Media hora más tarde estaban casi al final de la avenida Aconquija, en
una de las zonas más exclusivas de Yerba Buena, rodeados de caserones
imponentes que se alzaban en medio de amplios jardines. Estaba oscura la zona y
el aire que se colaba por las ventanillas de la camioneta les traía ahora algo
de la humedad y la frescura del cerro San Javier. Al fin, se metieron por una
calle enripiada y penumbrosa y comenzaron a observar las viviendas. Un poco más
adelante se cruzaron con un patrullero que salía para la avenida, sin novedades.
Después de dar varias vueltas muy despacio, el gitano estiró un dedo hacia el
parabrisas y opinó:
―Mire, don Reyna. ¿Qué le parece esta?
El gordo pisó el freno y la camioneta se detuvo con un sonido de latas.
Apagó el motor y los cuatro se quedaron un momento en silencio. Observaron.
Estaban debajo de la sombra de un paraíso que apenas se movía con la brisa de
la noche. Un poco más adelante, desde el medio de la calle, el alumbrado echaba
una luz tenue pero muy blanca, que daba a la escena el aspecto tétrico de
escenografía de teatro pobre. Frente a ellos, sin embargo, haciendo esquina, no
había el menor indicio de pobreza, sino un caserón lujoso, rodeado de un jardín
con faroles y varios autos estacionados en el césped. Afuera no había nadie,
pero en el interior de la casa, tras la cortina de los ventanales, se advertía
algún movimiento: música y el trasiego de personas. Tal vez una reunión
familiar.
―Linda joda, che ―reflexionó Reyna.
No circulaban vehículos y no se veía a nadie por los alrededores. El
patrullero no volvió a aparecer.
―¡Qué autazos! ―clamó el gitano.
Los dos de atrás no decían nada, así que el gordo se giró para verlos;
Alberto tenía una pistola 9 milímetros en la mano: era un arma plateada,
enorme. El Orejudo sacó un revólver calibre 22 y lo apoyó en las rodillas para
revisarlo. El sonido de la música les llegaba apagado desde la casa, con el
ritmo machacante de un lavarropas viejo. Con una seña, Reyna les indicó el
respaldo trasero de la camioneta y se quedó observándolos. Marcelo metió la
mano detrás y sacó una carabina como las que se usan para la caza, pero con el
caño recortado, y se la pasó al gordo.
―¿Se animan? ―preguntó Reyna.
―Para eso vinimos, ¿no? ―respondió Alberto, y abrió la puerta de la
camioneta.
―Vamos, maestro, que esto es pan comido ―comentó el Orejudo. Cuando se
bajaron los tres, el gitano se pasó al asiento del conductor.

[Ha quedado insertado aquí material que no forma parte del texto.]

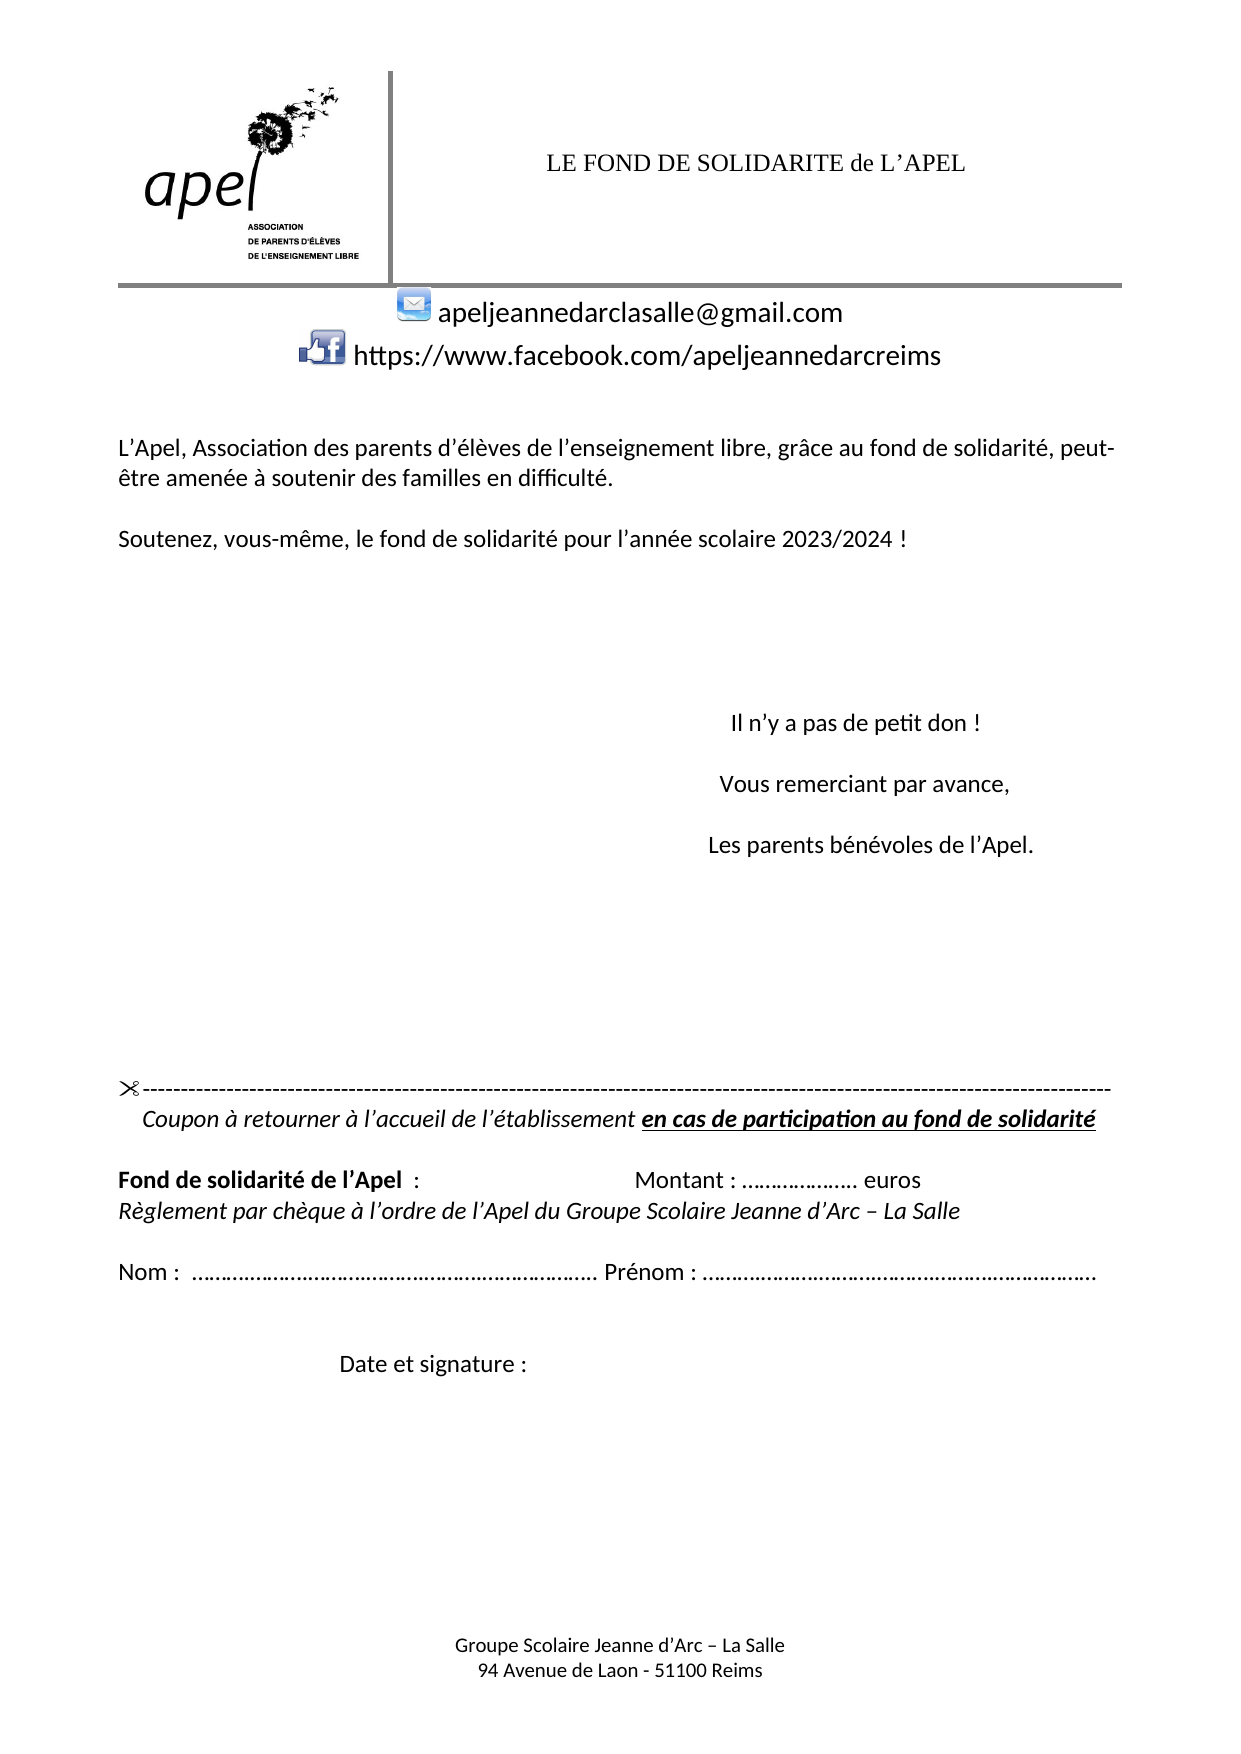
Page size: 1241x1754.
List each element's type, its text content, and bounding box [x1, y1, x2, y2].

text Date et signature : [266, 1348, 1122, 1378]
text ------------------------------------------------------------------------------------------------------------------------------- [118, 1073, 1122, 1103]
picture [130, 78, 369, 276]
text Coupon à retourner à l’accueil de l’établissement en cas de participation au fond de solidarité [118, 1103, 1122, 1134]
text Il n’y a pas de petit don ! [118, 707, 1122, 737]
picture [396, 287, 432, 322]
text L’Apel, Association des parents d’élèves de l’enseignement libre, grâce au fond de solidarité, peut-être amenée à soutenir des familles en difficulté. [118, 432, 1122, 493]
text Soutenez, vous-même, le fond de solidarité pour l’année scolaire 2023/2024 ! [118, 524, 1122, 554]
text Règlement par chèque à l’ordre de l’Apel du Groupe Scolaire Jeanne d’Arc – La Salle [118, 1195, 1122, 1226]
text Les parents bénévoles de l’Apel. [118, 829, 1122, 859]
text Nom : ……….……….……….……….……….……………….. Prénom : ……….……….……….……….……….……………… [118, 1256, 1122, 1287]
text Fond de solidarité de l’Apel : Montant : ……………….. euros [118, 1164, 1122, 1195]
text Vous remerciant par avance, [118, 768, 1122, 798]
picture [298, 329, 347, 366]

Reyna llevaba un pantalón de vestir y una camisa clara que le quedaba un
poco chica, arremangada hasta la mitad del antebrazo; así, sesentón y obeso,
sin la menor prevención, con el arma en la mano, cualquiera hubiera dicho que
el gordo era un comisario de la Brigada de Investigaciones.
Enfilaron para la casa, Reyna iba al frente, seguido por Alberto y
Marcelo unos pasos más atrás. Cuando estuvo delante de la puerta principal, el
gordo, sin molestarse en ocultar el arma, tocó el timbre.